## 読む文章
┄┄┄┄┄┄┄┄┄┄┄┄┄┄┄┄┄┄┄┄
Pidoniaの世界へようこそ

徳島県那賀郡木沢村高城山(剣山スーパー林道) alt.1,200~1,400m 12. ⅶ. 1992

高校卒業以来、久しくご無沙汰していた四国の虫達との再会は、1992年、社命による高松支店転勤辞令により突然具現化した。公共交通機関での移動に限界があり、高校時代まではよく知られた幾つかの有名採集地にしか出向いたことのなかった私が、赴任以降それまで足を延ばせなかったエリアを嬉々として駆け廻ったのは言うまでもない。

かくして、高校時代までに縁の無かった種の探索を軸に各地を徘徊することになるのだが、ピドニアでは唯一マホロバヒメハナを採りこぼしていて、ピドニア愛好家としてはちょっぴり残念な思いが募っていた。そこで、赴任初年の1992年に何はさておき出掛けたのが、本種を筆頭にブロイニングヒメハナ以外の四国産全種が記録されている表記エリアであった。四国山地の最深部、公共交通機関では到底辿り着くことのできない彼の地は、高松からでも三つの峠を越えなければ行き着くことのできない辺境の地である。
┄┄┄┄┄┄┄┄┄┄┄┄┄┄┄┄┄┄┄┄
保存データ
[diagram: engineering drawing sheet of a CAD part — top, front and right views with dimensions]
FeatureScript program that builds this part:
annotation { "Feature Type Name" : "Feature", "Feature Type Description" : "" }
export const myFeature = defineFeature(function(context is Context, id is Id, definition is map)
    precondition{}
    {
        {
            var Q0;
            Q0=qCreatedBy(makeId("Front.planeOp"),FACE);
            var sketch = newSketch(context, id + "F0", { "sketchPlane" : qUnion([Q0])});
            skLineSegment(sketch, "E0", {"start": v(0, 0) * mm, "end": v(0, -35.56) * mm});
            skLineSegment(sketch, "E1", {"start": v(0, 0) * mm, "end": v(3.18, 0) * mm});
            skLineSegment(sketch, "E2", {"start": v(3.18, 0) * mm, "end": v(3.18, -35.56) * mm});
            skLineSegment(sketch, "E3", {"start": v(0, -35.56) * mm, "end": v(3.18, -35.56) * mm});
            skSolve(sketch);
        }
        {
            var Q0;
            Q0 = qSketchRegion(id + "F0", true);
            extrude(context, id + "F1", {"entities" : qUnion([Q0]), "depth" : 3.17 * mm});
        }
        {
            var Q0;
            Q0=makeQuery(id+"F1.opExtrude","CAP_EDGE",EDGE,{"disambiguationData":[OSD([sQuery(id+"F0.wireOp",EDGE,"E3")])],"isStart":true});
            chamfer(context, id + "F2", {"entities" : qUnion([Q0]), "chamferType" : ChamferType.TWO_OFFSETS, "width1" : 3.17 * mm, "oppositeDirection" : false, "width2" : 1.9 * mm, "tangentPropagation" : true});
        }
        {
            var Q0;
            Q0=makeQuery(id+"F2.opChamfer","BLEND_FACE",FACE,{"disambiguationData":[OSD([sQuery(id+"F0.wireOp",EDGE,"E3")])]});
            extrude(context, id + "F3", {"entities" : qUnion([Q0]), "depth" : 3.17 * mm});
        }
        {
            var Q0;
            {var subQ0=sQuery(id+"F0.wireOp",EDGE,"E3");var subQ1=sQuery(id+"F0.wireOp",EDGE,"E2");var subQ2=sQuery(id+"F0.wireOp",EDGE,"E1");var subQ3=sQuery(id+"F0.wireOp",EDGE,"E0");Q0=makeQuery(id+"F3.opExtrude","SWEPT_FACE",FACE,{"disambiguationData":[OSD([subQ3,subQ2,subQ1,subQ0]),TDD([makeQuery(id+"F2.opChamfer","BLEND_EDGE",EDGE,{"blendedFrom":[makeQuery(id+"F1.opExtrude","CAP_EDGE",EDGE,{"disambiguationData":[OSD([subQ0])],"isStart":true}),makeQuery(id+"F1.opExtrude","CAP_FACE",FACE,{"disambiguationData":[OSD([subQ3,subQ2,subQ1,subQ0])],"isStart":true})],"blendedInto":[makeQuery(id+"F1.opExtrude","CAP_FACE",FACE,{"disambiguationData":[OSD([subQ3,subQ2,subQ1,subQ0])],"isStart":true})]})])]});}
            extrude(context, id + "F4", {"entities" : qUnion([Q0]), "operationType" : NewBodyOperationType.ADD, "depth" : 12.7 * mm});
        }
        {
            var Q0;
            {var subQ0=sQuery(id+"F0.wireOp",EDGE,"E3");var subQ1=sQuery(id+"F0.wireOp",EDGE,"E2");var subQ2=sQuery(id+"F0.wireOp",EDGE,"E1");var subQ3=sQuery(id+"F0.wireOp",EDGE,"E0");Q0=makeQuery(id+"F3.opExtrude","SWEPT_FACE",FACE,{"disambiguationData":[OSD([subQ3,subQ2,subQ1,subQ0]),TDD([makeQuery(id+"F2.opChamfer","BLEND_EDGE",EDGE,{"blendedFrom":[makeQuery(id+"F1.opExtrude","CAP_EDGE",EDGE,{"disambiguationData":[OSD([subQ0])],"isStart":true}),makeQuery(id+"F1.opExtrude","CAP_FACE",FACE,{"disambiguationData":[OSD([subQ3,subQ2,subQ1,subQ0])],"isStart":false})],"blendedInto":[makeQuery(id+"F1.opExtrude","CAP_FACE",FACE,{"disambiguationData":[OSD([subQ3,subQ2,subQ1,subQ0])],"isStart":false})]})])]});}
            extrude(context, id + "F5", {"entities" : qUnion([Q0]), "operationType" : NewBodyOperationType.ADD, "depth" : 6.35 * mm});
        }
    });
┄┄┄┄┄┄┄┄┄┄┄┄┄┄┄┄┄┄┄┄
## 課題項目 1
本文について、次の問いに答えよ。
(a) 転勤辞令によって筆者が転勤した先はどこか。
(b) 筆者がピドニアの中で唯一採りこぼしていた種は何か。
(c) 高松から表記エリアへ行き着くには、峠をいくつ越えなければならないか。
## 課題項目 2
本文の「かくして、高校時代までに」で始まる段落を、主な事実を残して箇条書きに書き直せ。
## 課題項目 3
本文のうち、「徳島県那賀郡木沢村高城山(剣山スーパー林道) alt.1,200~1,400m 12.」から「とのできない辺境の地である。」までを、両端も含めてそのまま複製せよ。

## 回答欄 1
(a) 高松支店
(b) マホロバヒメハナ
(c) 三つ

## 回答欄 2
- 高校時代までに縁の無かった種を探して、各地を巡ることになった。
- ピドニアではマホロバヒメハナだけを採りこぼしており、愛好家として残念に思っていた。
- 赴任初年の1992年、まず表記エリアへ出掛けた。
- そのエリアでは、マホロバヒメハナを筆頭に、ブロイニングヒメハナ以外の四国産全種が記録されている。
- そこは四国山地の最深部にあり、公共交通機関では辿り着けない。
- 高松からでも三つの峠を越えなければ行き着けない辺境の地である。

## 回答欄 3
徳島県那賀郡木沢村高城山(剣山スーパー林道) alt.1,200~1,400m 12. ⅶ. 1992

高校卒業以来、久しくご無沙汰していた四国の虫達との再会は、1992年、社命による高松支店転勤辞令により突然具現化した。公共交通機関での移動に限界があり、高校時代まではよく知られた幾つかの有名採集地にしか出向いたことのなかった私が、赴任以降それまで足を延ばせなかったエリアを嬉々として駆け廻ったのは言うまでもない。

かくして、高校時代までに縁の無かった種の探索を軸に各地を徘徊することになるのだが、ピドニアでは唯一マホロバヒメハナを採りこぼしていて、ピドニア愛好家としてはちょっぴり残念な思いが募っていた。そこで、赴任初年の1992年に何はさておき出掛けたのが、本種を筆頭にブロイニングヒメハナ以外の四国産全種が記録されている表記エリアであった。四国山地の最深部、公共交通機関では到底辿り着くことのできない彼の地は、高松からでも三つの峠を越えなければ行き着くことのできない辺境の地である。